→ AIM OF THE EXERCISE
The answer must be every line from the entries below that includes "sovelluksessa".

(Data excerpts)
============================================================
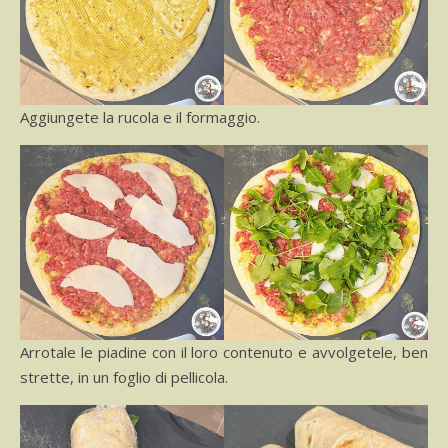
Aggiungete la rucola e il formaggio.
Arrotale le piadine con il loro contenuto e avvolgetele, ben
strette, in un foglio di pellicola.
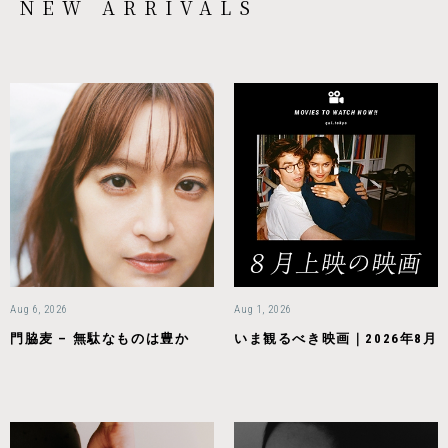
NEW ARRIVALS
Aug 6, 2026
Aug 1, 2026
門脇麦 – 無駄なものは豊か
いま観るべき映画｜2026年8月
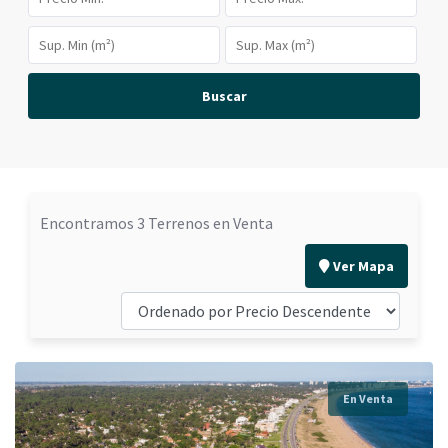
Buscar
Encontramos 3 Terrenos en Venta
Ver Mapa
En Venta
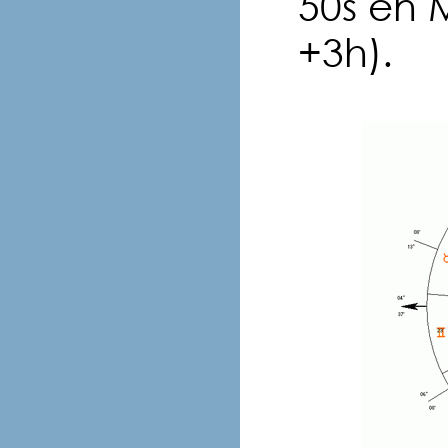
50s en 
+3h).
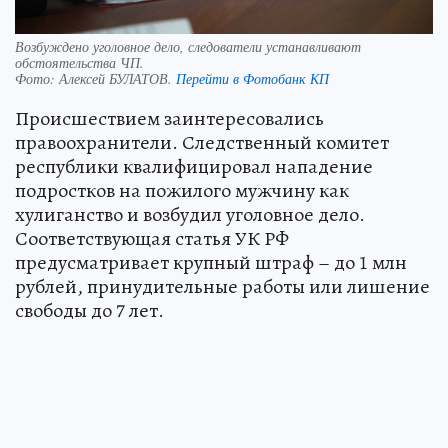
Возбуждено уголовное дело, следователи устанавливают
обстоятельства ЧП.
Фото:
Алексей БУЛАТОВ.
Перейти в Фотобанк КП
Происшествием заинтересовались
правоохранители. Следственный комитет
республики квалифицировал нападение
подростков на пожилого мужчину как
хулиганство и возбудил уголовное дело.
Соответствующая статья УК РФ
предусматривает крупный штраф – до 1 млн
рублей, принудительные работы или лишение
свободы до 7 лет.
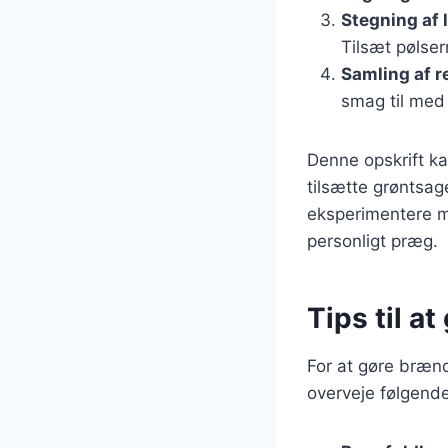
Stegning af 
Tilsæt pølser
Samling af r
smag til med 
Denne opskrift ka
tilsætte grøntsag
eksperimentere me
personligt præg.
Tips til a
For at gøre bræn
overveje følgende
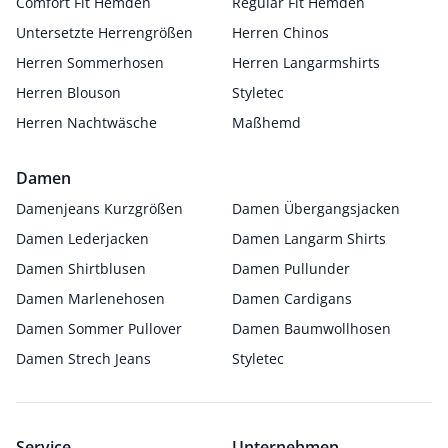
Comfort Fit Hemden
Regular Fit Hemden
Untersetzte Herrengrößen
Herren Chinos
Herren Sommerhosen
Herren Langarmshirts
Herren Blouson
Styletec
Herren Nachtwäsche
Maßhemd
Damen
Damenjeans Kurzgrößen
Damen Übergangsjacken
Damen Lederjacken
Damen Langarm Shirts
Damen Shirtblusen
Damen Pullunder
Damen Marlenehosen
Damen Cardigans
Damen Sommer Pullover
Damen Baumwollhosen
Damen Strech Jeans
Styletec
Service
Unternehmen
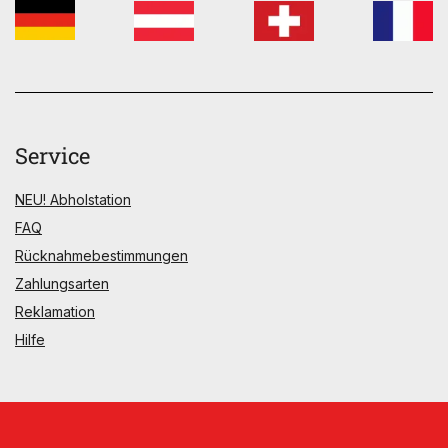
Service
NEU! Abholstation
FAQ
Rücknahmebestimmungen
Zahlungsarten
Reklamation
Hilfe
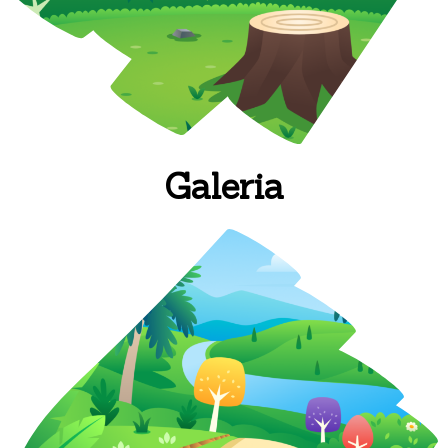
Galeria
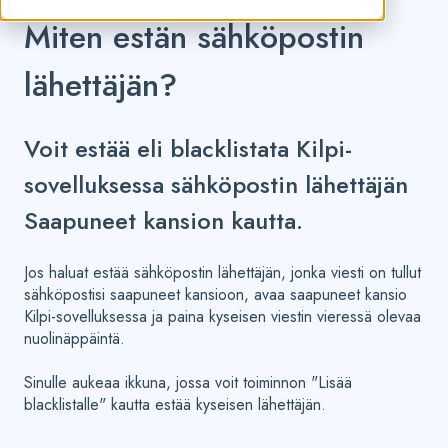
Miten estän sähköpostin
lähettäjän?
Voit estää eli blacklistata Kilpi-
sovelluksessa sähköpostin lähettäjän
Saapuneet kansion kautta.
Jos haluat estää sähköpostin lähettäjän, jonka viesti on tullut
sähköpostisi saapuneet kansioon, avaa saapuneet kansio
Kilpi-sovelluksessa ja paina kyseisen viestin vieressä olevaa
nuolinäppäintä.
Sinulle aukeaa ikkuna, jossa voit toiminnon "Lisää
blacklistalle" kautta estää kyseisen lähettäjän.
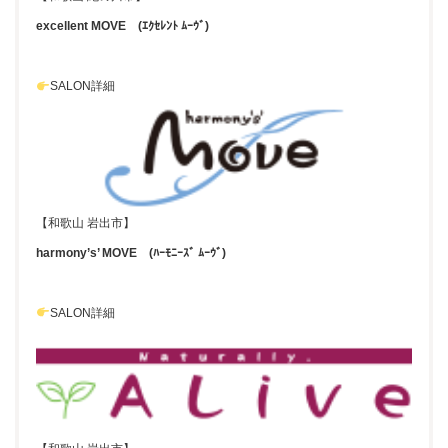
excellent MOVE (ｴｸｾﾚﾝﾄ ﾑｰｳﾞ)
SALON詳細
【和歌山 岩出市】
harmony’s’ MOVE (ﾊｰﾓﾆｰｽﾞ ﾑｰｳﾞ)
SALON詳細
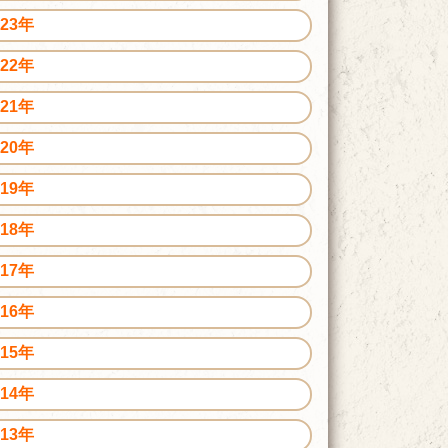
023年
022年
021年
020年
019年
018年
017年
016年
015年
014年
013年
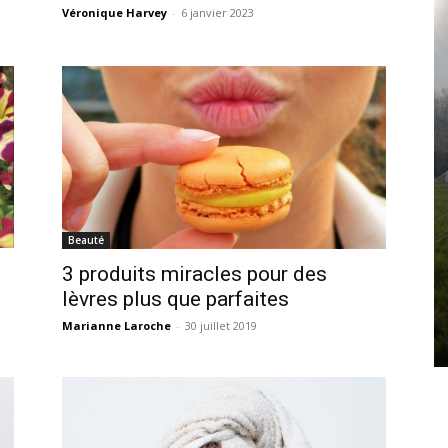
Véronique Harvey
-
6 janvier 2023
Beauté
3 produits miracles pour des
lèvres plus que parfaites
Marianne Laroche
-
30 juillet 2019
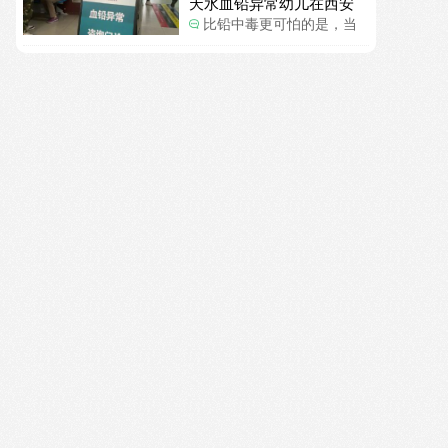
天水血铅异常幼儿在西安
一般大了。
确诊铅中毒
比铅中毒更可怕的是，当
地检测的数据有可能被造
假。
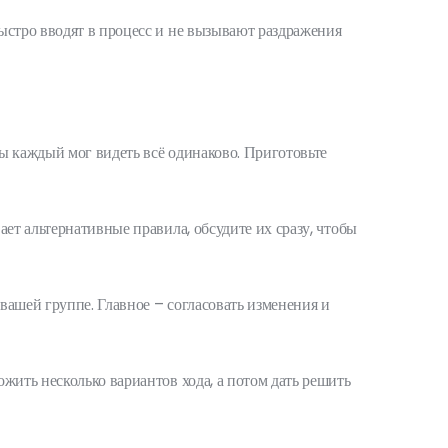
ыстро вводят в процесс и не вызывают раздражения
бы каждый мог видеть всё одинаково. Приготовьте
ет альтернативные правила, обсудите их сразу, чтобы
вашей группе. Главное – согласовать изменения и
жить несколько вариантов хода, а потом дать решить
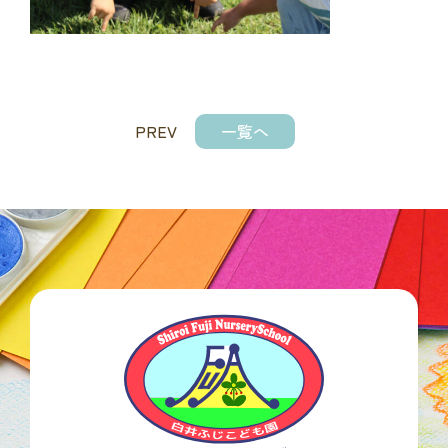
PREV
一覧へ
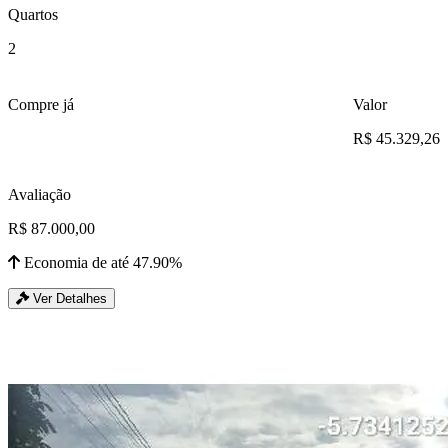
Quartos
2
Compre já
Valor
R$ 45.329,26
Avaliação
R$ 87.000,00
Economia de até 47.90%
Ver Detalhes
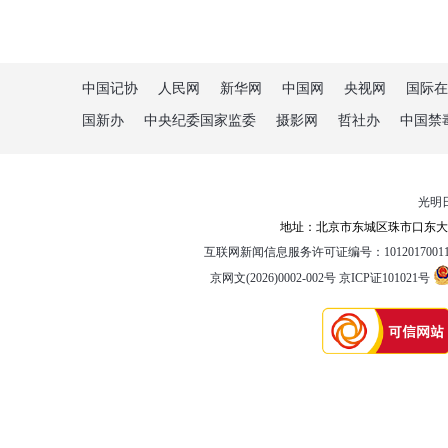
中国记协
人民网
新华网
中国网
央视网
国际在
国新办
中央纪委国家监委
摄影网
哲社办
中国禁
光明
地址：北京市东城区珠市口东大街5
互联网新闻信息服务许可证编号：1012017001
京网文(2026)0002-002号
京ICP证101021号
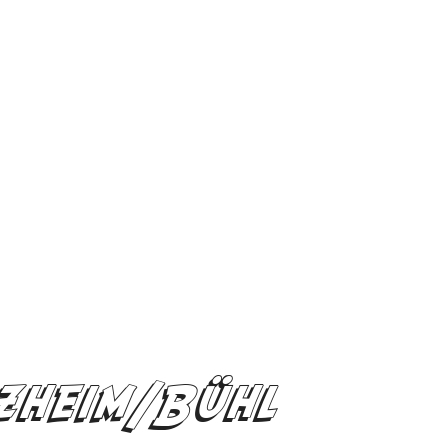
zheim/Bühl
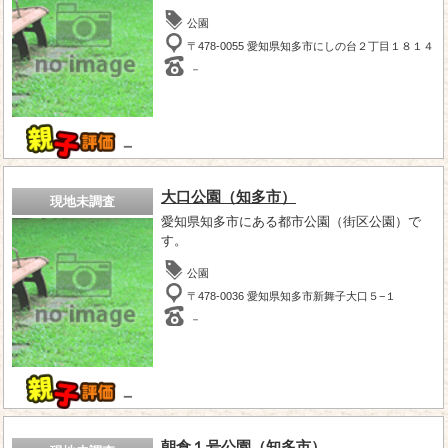
公園
〒478-0055 愛知県知多市にしの台２丁目１８１４
－
－
大口公園（知多市）
現地未調査
愛知県知多市にある都市公園（街区公園）で
す。
公園
〒478-0036 愛知県知多市新舞子大口５−１
－
－
朝倉１号公園（知多市）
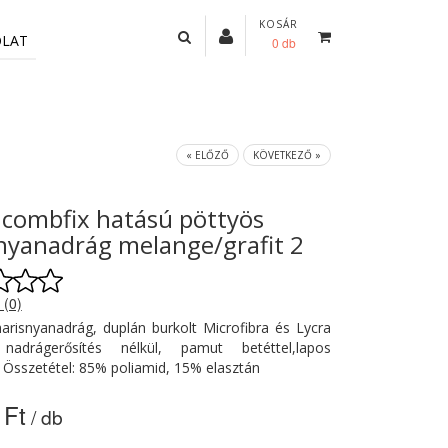
KOSÁR
OLAT
0 db
« ELŐZŐ
KÖVETKEZŐ »
 combfix hatású pöttyös
nyanadrág melange/grafit 2
 (0)
harisnyanadrág, duplán burkolt Microfibra és Lycra
 nadrágerősítés nélkül, pamut betéttel,lapos
. Összetétel: 85% poliamid, 15% elasztán
 Ft
/ db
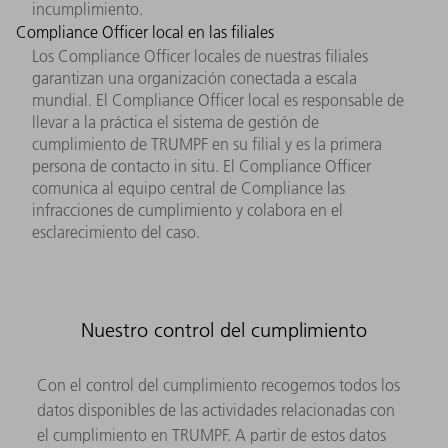
incumplimiento.
Compliance Officer local en las filiales
Los Compliance Officer locales de nuestras filiales
garantizan una organización conectada a escala
mundial. El Compliance Officer local es responsable de
llevar a la práctica el sistema de gestión de
cumplimiento de TRUMPF en su filial y es la primera
persona de contacto in situ. El Compliance Officer
comunica al equipo central de Compliance las
infracciones de cumplimiento y colabora en el
esclarecimiento del caso.
Nuestro control del cumplimiento
Con el control del cumplimiento recogemos todos los
datos disponibles de las actividades relacionadas con
el cumplimiento en TRUMPF. A partir de estos datos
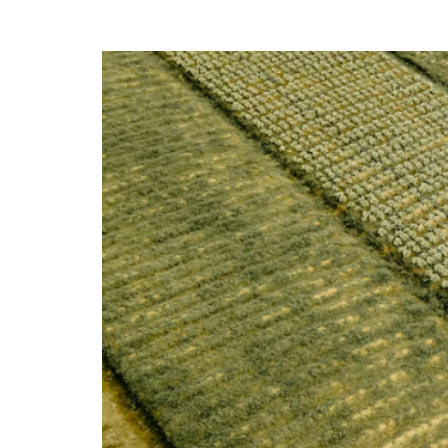
ALIMENTACIÓN EN L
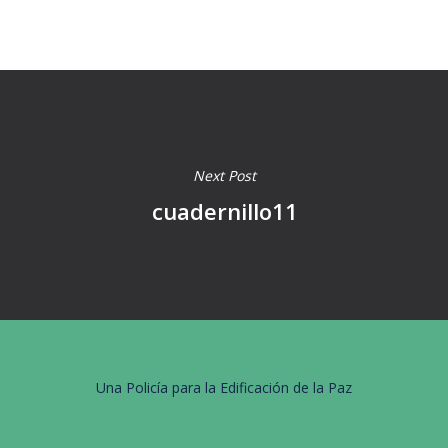
Next Post
cuadernillo11
Una Policía para la Edificación de la Paz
============================================================
→ RESULT OF THIS TASK
sovelluksessa sähköpostin lähettäjän
Kilpi-sovelluksessa ja paina kyseisen viestin vieressä olevaa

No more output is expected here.